Two of those stages do most of the damage, and fan-out is the first. A single user query gets expanded into a dozen or so sub-queries, so a page that answers the literal question but none of the expansions never even makes the shortlist. Then comes chunking, where things get a little counterintuitive, because RAG systems do not retrieve your page so much as fragments of it, what some practitioners have started calling "fraggles." Your content has to make sense when it is pulled out as a standalone 50 to 150 word chunk, and clean section boundaries improve semantic relevance by 9 to 15% in vector space, which is why a passage that only works alongside the three paragraphs above it tends to lose right here. Every one of these phases is somewhere to fall out, and a page can clear the crawl, clear fan-out, and still get cut at passage selection simply because the chunk did not hold up on its own.
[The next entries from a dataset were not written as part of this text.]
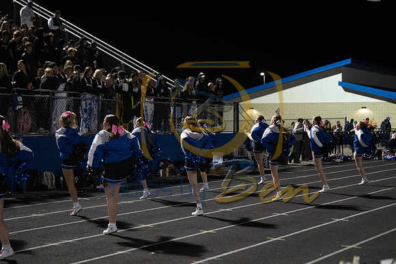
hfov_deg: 28.8
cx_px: 198
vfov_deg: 19.5
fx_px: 770
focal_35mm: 70
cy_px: 132
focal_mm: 70
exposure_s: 1/400
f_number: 2.8
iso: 4000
The citation gate is mostly E-E-A-T
Even if you survive retrieval, there is one more filter deciding who actually gets named in the answer. A Wellows analysis of 2,400 citations found that 96% of AI Overview citations come from sources with strong E-E-A-T signals, and the more telling part is how that filter behaves rather than the headline number itself. E-E-A-T here acts less like a gentle ranking nudge and more like a threshold you either clear or you do not, to the point where pages ranking sixth to tenth with strong trust signals get cited 2.3 times more often than a number-one page with weak ones. Whatever position you hold on the old search results page stops protecting you once you reach this stage.
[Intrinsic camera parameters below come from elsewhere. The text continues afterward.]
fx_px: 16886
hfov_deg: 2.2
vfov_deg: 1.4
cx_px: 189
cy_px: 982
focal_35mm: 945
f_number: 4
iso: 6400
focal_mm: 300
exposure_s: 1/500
What gets cited is not the same set of pages that rank
The evidence that AI citation is its own game, separate from organic search, is now sitting in the academic literature. A large empirical study across 55,936 queries on six LLM search engines and two traditional ones found that 37% of the domains LLM engines cite are unique to them, never surfaced by Google or Bing for the same query. Practitioner data tells the same story, with only about 12% of AI-cited URLs appearing in Google's top 10 for the matching query, and the strongest predictor of getting cited turning out to be brand search volume rather than any technical signal, while backlinks showed weak to neutral correlation. The takeaway is that you cannot assume your existing rankings carry over, because for the most part they simply do not.
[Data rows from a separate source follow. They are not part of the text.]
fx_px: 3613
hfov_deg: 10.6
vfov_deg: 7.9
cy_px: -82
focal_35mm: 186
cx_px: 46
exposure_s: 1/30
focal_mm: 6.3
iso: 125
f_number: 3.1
Where the work actually is
None of this means the ratio at the top of the page is a tax you just pay for nothing. It is a funnel with named stages, and every stage is something you can act on. Start with your bot rules in robots.txt, letting the retrieval agents through and adding an llms.txt so the agents you want can fetch cleanly, and write so that individual passages stand on their own, since the chunk is what gets retrieved rather than the whole page. From there, build topical depth across a full cluster of related queries instead of betting everything on one hero page, because fan-out rewards breadth, and treat E-E-A-T as the real threshold it is rather than a nice-to-have. Then measure what now matters, which is citations and referral traffic set against crawl cost, rather than the rankings you no longer control.
The 38,000-to-1 figure makes a clean headline, but the real story is the funnel underneath it, and most of that funnel sits unoptimized today for the simple reason that almost nobody has looked closely at the middle, which is exactly where the opportunity is.